EXERCISE MATERIAL Block Start

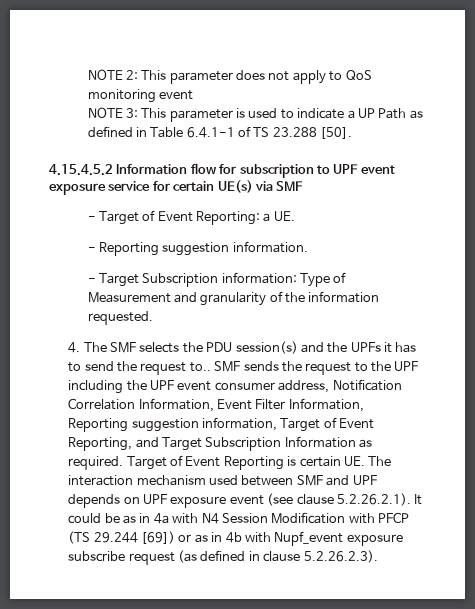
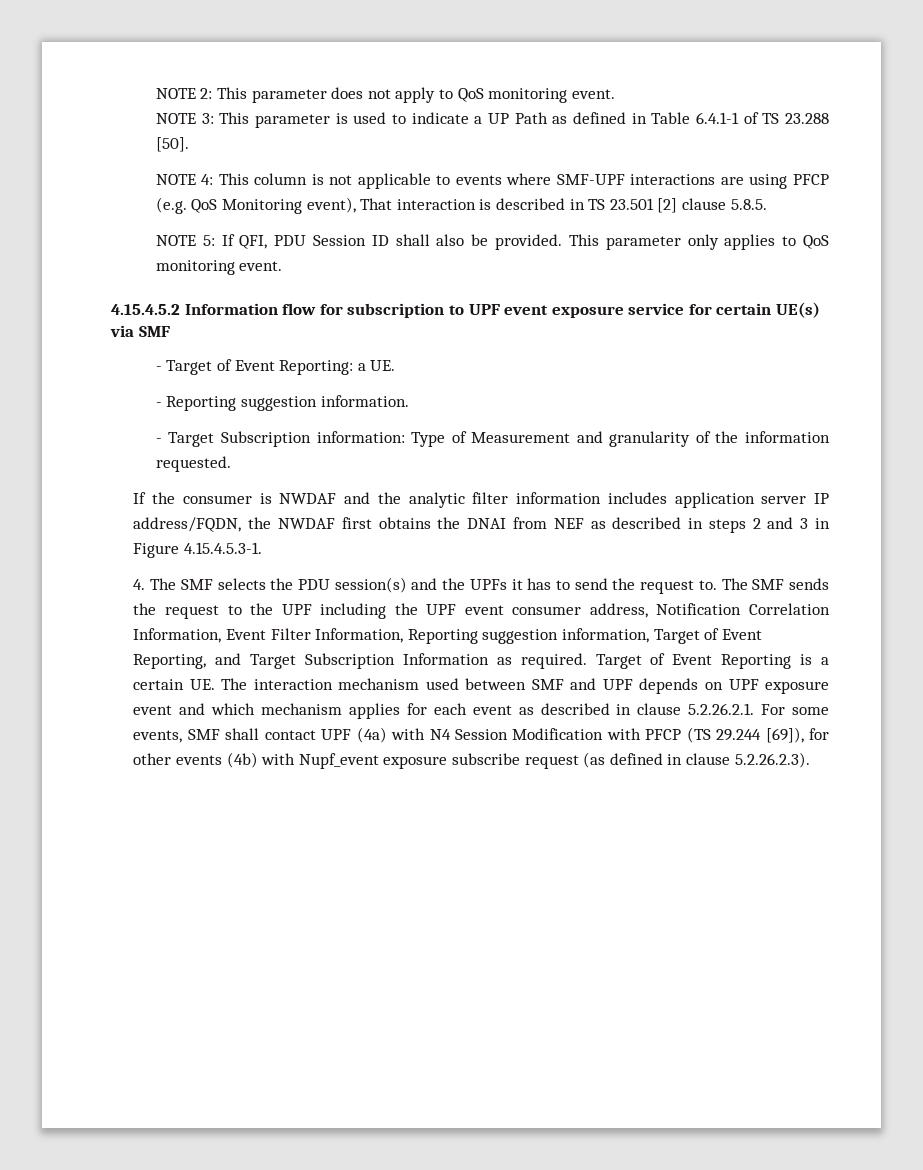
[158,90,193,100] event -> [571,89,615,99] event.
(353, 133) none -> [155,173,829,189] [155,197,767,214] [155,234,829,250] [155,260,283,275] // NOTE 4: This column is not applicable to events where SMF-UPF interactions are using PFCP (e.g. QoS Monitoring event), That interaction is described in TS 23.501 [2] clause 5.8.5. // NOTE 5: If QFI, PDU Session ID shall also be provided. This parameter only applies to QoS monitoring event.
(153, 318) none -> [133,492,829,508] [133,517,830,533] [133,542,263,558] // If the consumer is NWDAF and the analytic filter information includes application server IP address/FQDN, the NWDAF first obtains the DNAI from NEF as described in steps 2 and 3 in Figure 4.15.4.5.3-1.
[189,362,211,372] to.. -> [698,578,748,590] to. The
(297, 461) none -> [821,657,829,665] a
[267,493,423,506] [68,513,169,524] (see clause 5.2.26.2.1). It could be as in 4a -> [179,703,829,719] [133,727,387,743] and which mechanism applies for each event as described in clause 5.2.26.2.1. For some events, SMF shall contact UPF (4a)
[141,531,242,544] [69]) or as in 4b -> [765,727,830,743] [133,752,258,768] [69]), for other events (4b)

EXERCISE MATERIAL Block End
EXERCISE MATERIAL Block Start

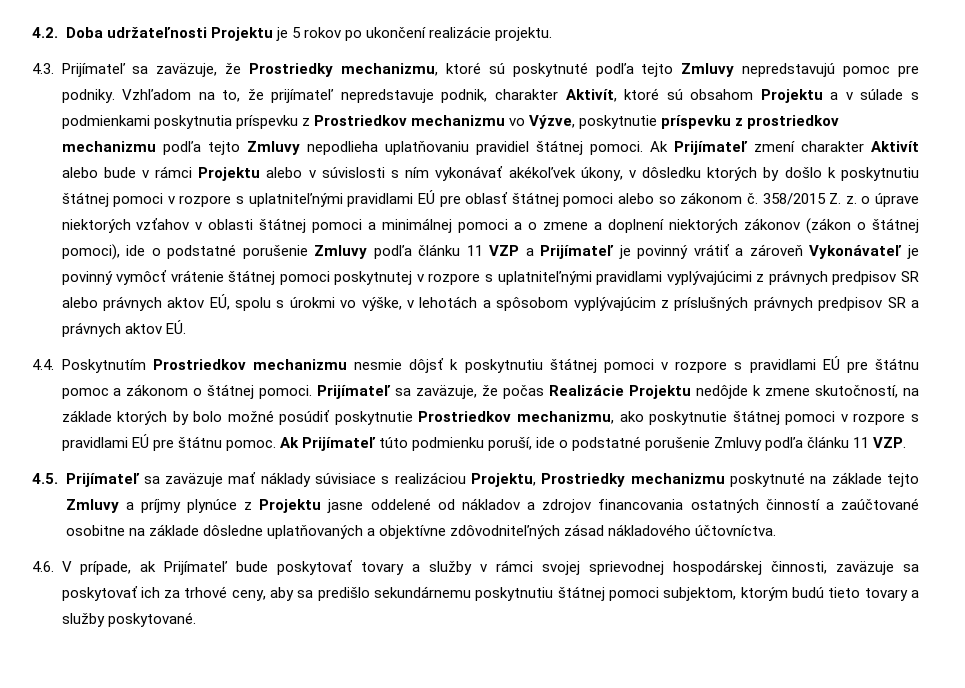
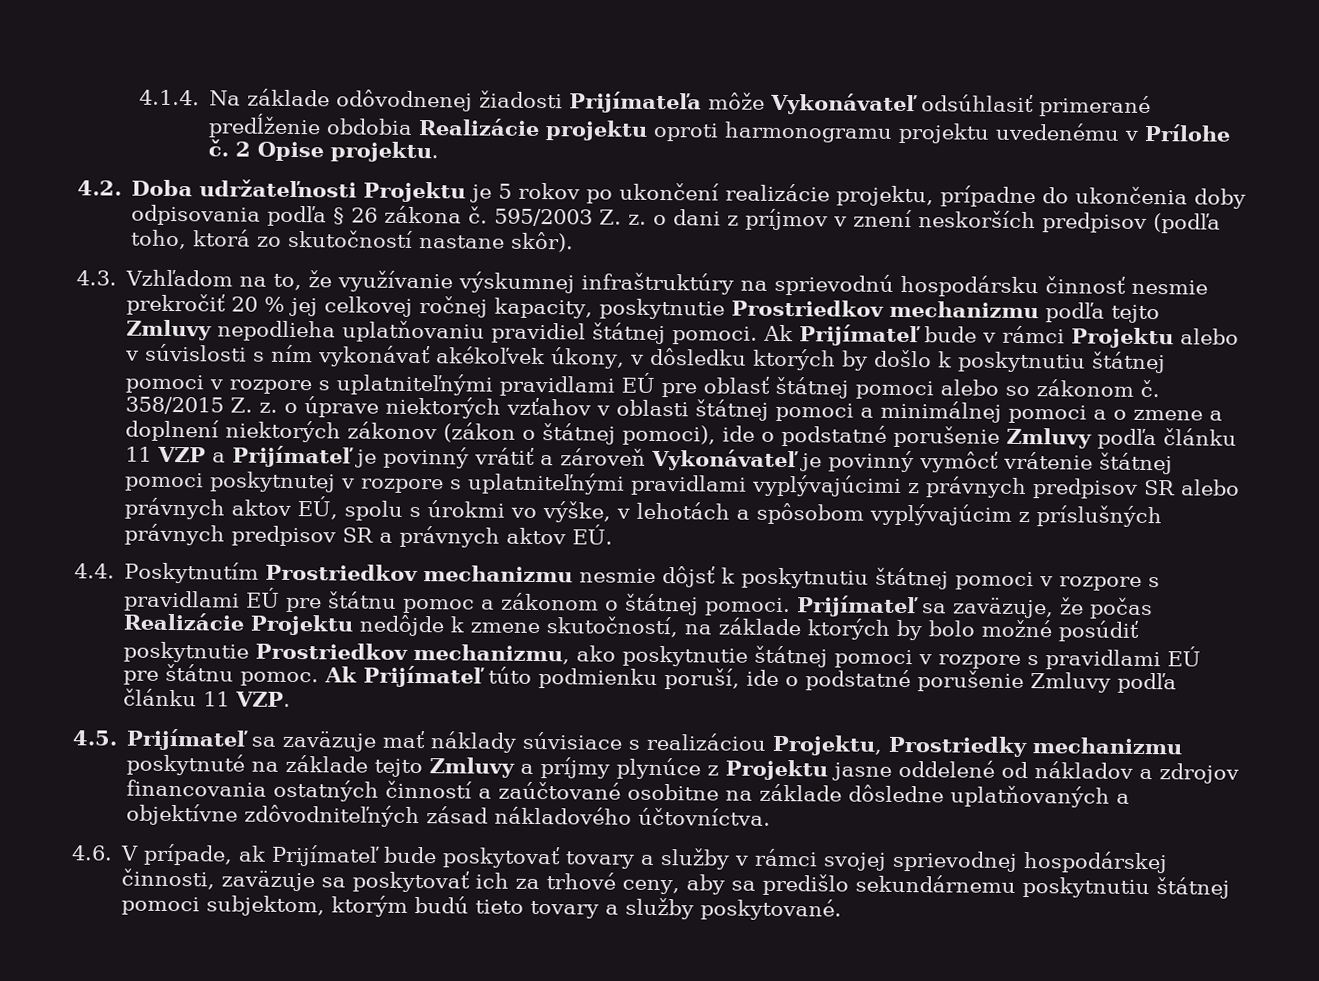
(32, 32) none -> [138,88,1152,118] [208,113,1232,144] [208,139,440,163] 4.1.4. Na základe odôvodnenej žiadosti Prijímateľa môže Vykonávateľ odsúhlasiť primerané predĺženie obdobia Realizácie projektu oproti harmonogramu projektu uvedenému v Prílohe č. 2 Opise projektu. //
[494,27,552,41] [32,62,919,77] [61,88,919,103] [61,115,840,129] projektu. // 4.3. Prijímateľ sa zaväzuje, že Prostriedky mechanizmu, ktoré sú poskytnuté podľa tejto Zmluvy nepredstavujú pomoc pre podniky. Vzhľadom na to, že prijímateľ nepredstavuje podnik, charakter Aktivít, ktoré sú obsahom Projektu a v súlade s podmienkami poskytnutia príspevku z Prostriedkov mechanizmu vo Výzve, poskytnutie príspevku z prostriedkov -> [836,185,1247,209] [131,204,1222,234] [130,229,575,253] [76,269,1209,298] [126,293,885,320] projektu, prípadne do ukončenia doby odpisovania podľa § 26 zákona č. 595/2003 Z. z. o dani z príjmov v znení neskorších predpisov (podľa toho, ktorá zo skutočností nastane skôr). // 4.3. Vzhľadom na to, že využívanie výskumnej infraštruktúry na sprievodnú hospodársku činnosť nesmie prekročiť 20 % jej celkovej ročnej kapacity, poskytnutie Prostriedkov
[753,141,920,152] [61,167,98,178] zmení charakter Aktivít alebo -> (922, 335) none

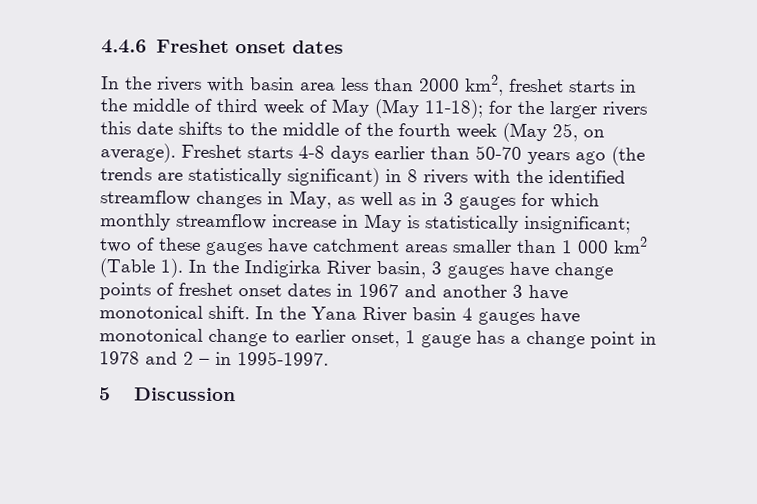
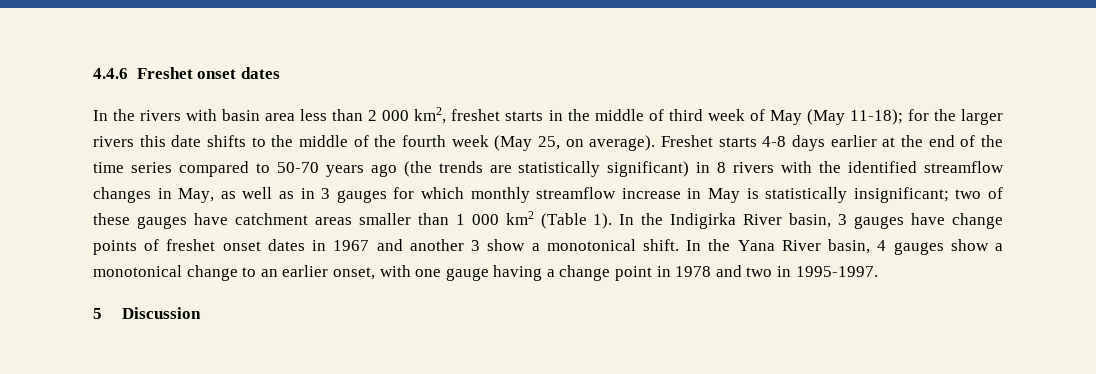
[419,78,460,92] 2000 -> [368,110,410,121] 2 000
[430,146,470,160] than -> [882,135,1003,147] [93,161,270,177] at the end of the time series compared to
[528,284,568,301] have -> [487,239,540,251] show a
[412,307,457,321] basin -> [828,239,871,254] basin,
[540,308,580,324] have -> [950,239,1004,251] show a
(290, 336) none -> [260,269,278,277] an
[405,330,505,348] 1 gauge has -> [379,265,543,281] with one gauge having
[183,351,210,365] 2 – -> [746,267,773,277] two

EXERCISE MATERIAL Block End

WHAT THE EXERCISE ASKS
List the lines of the entries that include "show".

TASK RESULT
[528,284,568,301] have -> [487,239,540,251] show a
[540,308,580,324] have -> [950,239,1004,251] show a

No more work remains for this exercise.